Well, you can put your two cents in. Just remember, yesterday it was only a penny.

©2014 Mississippi Chris Sharp

2 thoughts on “9/17/14 Ebola Fighters to Liberia

  1. I live in Lagos, Nigeria. The news that ebola had arrived in the city was a terrible blow to the population, given we had also just recovered from 2 terrorist bombs and continue to hope for the recovery of the kidnapped schoolgirls. If ebola did spread amongst the general population here, it could not be contained. Few people on the mainland have clean water or flushing toilets. I can look outside my window and see people defecating into the lagoon or on the ground.

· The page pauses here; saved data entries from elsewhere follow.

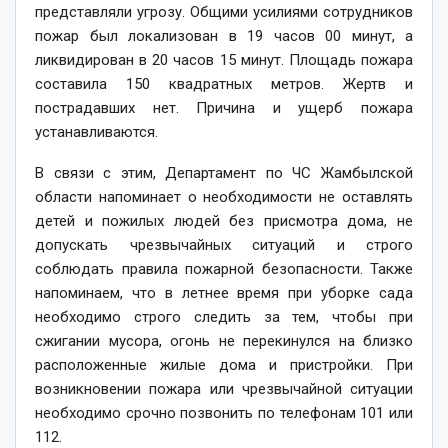
представляли угрозу. Общими усилиями сотрудников
пожар был локализован в 19 часов 00 минут, а
ликвидирован в 20 часов 15 минут. Площадь пожара
составила 150 квадратных метров. Жертв и
пострадавших нет. Причина и ущерб пожара
устанавливаются.
В связи с этим, Департамент по ЧС Жамбылской
области напоминает о необходимости не оставлять
детей и пожилых людей без присмотра дома, не
допускать чрезвычайных ситуаций и строго
соблюдать правила пожарной безопасности. Также
напоминаем, что в летнее время при уборке сада
необходимо строго следить за тем, чтобы при
сжигании мусора, огонь не перекинулся на близко
расположенные жилые дома и пристройки. При
возникновении пожара или чрезвычайной ситуации
необходимо срочно позвонить по телефонам 101 или
112.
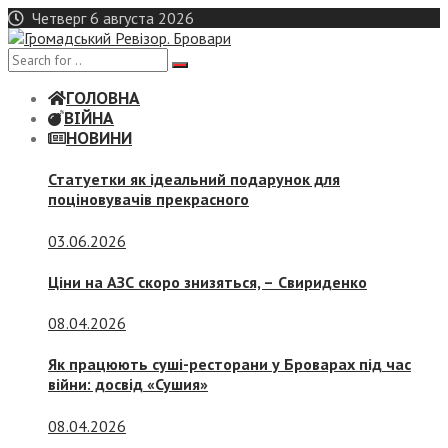
Skip
Четверг 6 августа 2026
to
content
ГОЛОВНА
ВІЙНА
НОВИНИ
Статуетки як ідеальний подарунок для
поціновувачів прекрасного
03.06.2026
Ціни на АЗС скоро знизяться, –
Свириденко
08.04.2026
Як працюють суші-ресторани у Броварах під час
війни: досвід «Сушия»
08.04.2026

We were instructed to travel everywhere by car before the ebola scare because of the risk of catching hepatitis, typhoid or cholera. Malaria is also a huge issue- and it’s the worst kind that can kill in 24 hours. The doctors are frequently on strike and the health system doesn’t cope at the best of times. Ebola would be a disaster for this country with widespread health, social and economic implications for the entire West African region. I am very grateful for the assistance given by the Obama administration and it will do a lot to help the situation. I wish the troops all the best and hope they all come home safely.